وإذ كان ذلك كذلك صح أنه غير جائزٍ أن يكون صفةً لمخلوق والموصوف بها الخالق؛ لأنه لو جاز أن يكون صفةً لمخلوقٍ والموصوف بها الخالق، جاز أن يكون كل صفةٍ لمخلوقٍ فالموصوف بها الخالق، فيكون إذ كان المخلوق موصوفاً بالألوان والطعوم والأراييح والشم والحركة والسكون أن يكون الموصوف بالألوان وسائر الصفات التي ذكرنا الخالق دون المخلوق، في اجتماع جميع الموحدين من أهل القبلة وغيرهم على فساد هذا القول ما يوضح فساد القول بأن يكون الكلام الذي هو موصوفٌ به رب العزة كلاماً لغيره

“Jika hal itu demikian, maka benarlah bahwa tidak boleh suatu sifat pada makhluk namun yang disifati adalah Allah. Sebab, jika boleh suatu sifat pada makhluk lalu disebut sebagai sifat Tuhan, maka boleh seluruh sifat yang ada pada makhluk disifati sebagai sifat Tuhan. Sehngga, jika jika makhluk memiliki warna, rasa, aroma, gerak dan diam, maka jadilah yang disifati dengan sifat warna tadi dan semua sifat itu merupakan sifat Tuhan bukan sifat makhluk. Perkataan seperti ini diyakini sebagai keyakinan yang salah oleh seluruh orang yang menauhidkan Allah dan seluruh kaum muslimin, yaitu ketika menjadikan sifat kalam disifatkan pada Tuhan yang Maha mulia ternyata yang berkalam adalah selainnya (makhlukNya).” (Ath-Thabari, at-Tabshir fi Ma’alim ad-Din, Tahqiq Ali bin Abdil Aziz Ali Syibl, hal. 221, Daar al-Ashimah-Riyadh, cet. 1,1440 H.)

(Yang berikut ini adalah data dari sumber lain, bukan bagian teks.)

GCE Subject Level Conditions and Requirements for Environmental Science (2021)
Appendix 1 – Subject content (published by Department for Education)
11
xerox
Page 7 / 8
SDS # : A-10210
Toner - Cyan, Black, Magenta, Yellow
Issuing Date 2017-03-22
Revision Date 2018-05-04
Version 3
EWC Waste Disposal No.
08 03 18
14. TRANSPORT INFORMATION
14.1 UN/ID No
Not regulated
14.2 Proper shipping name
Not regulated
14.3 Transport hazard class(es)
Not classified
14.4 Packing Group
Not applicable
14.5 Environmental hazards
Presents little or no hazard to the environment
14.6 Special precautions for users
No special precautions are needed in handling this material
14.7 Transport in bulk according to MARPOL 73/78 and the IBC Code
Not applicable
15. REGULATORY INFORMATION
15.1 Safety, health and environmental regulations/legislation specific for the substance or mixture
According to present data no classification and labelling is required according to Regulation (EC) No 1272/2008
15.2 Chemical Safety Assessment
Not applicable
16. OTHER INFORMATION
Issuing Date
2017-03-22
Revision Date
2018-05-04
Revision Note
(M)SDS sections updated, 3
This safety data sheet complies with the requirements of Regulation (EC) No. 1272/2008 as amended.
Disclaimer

Paragraf ini menguatkan indikasi bahwa terjadi kesalahan penulisan, sehingga kata “ghair” yang ada dalam kalimat tersebut adalah kalimat tambahan yang semestinya beliau tidak masukkan. Karena penjelasan pada paragraf ini sama dengan kalimat setelah kata “ghair” tersebut. Walahu a’lam).

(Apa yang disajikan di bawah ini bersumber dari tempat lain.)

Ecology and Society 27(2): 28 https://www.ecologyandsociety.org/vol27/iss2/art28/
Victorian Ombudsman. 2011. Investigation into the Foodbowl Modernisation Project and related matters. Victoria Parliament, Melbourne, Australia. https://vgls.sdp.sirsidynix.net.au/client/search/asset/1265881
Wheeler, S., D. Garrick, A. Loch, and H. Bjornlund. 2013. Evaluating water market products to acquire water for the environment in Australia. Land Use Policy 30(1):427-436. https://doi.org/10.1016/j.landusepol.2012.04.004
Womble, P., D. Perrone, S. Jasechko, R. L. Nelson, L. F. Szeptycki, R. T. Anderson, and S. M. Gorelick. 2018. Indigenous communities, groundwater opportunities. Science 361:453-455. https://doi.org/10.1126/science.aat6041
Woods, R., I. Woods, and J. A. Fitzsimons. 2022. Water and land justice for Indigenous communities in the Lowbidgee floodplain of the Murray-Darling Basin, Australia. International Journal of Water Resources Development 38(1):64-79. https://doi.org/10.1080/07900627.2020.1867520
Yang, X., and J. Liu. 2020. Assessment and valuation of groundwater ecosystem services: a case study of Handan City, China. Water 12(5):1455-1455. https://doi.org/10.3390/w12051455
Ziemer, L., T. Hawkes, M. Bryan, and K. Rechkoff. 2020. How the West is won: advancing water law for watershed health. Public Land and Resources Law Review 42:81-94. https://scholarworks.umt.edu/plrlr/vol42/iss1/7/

Oleh karena itu, beliau mengingkari orang-orang yang mengatakan bahwa bacaan terhadap kalam Allah menjadi makhluk saat dibaca oleh seorang qari, atau ditulis dalam mushaf atau dihafalkan di dalam dada. Tidak boleh sesuatu yang qadim menjadi muhdats.

Beliau berkata:

فلا شك أن من يزعم أن كلام الله يتحول بتلاوته إذا تلاه، وبحفظه إذا حفظه، أو بكتابه إذ كتبه محدثاً مخلوقاً؛ فبالله -تعالى ذكره- كافرٌ

“Tidak diragukan bahwa siapa yang mengatakan kalam Allah berubah jika dibaca, dihafalkan atau ditulis menjadi sesuatu yang muhdats dan makhluk, demi Allah –Ta’ala- dia merupakan seorang yang kafir.” (Ath-Thabari, at-Tabshir fi Ma’alim ad-Din, Tahqiq Ali bin Abdil Aziz Ali Syibl, hal. 166, Daar al-Ashimah-Riyadh, cet. 1,1440 H.)

Imam ath-Thabari –rahimahullah- meyakini bahwa al-Qur’an sejak diturunkan memang sudah berbahasa Arab. Dengan kata lain, Allah –Azza wajalla- berkalam dengan bahasa Arab. Bukan merupakan kalam yang tidak berhuruf tegak pada diri Allah –Azza wajalla- lalu saat turun ke dunia malaikat Jibril atau Nabi Muhammad -Shallallahu ‘alaihi wasallam- merubahnya ke dalam bahasa Arab.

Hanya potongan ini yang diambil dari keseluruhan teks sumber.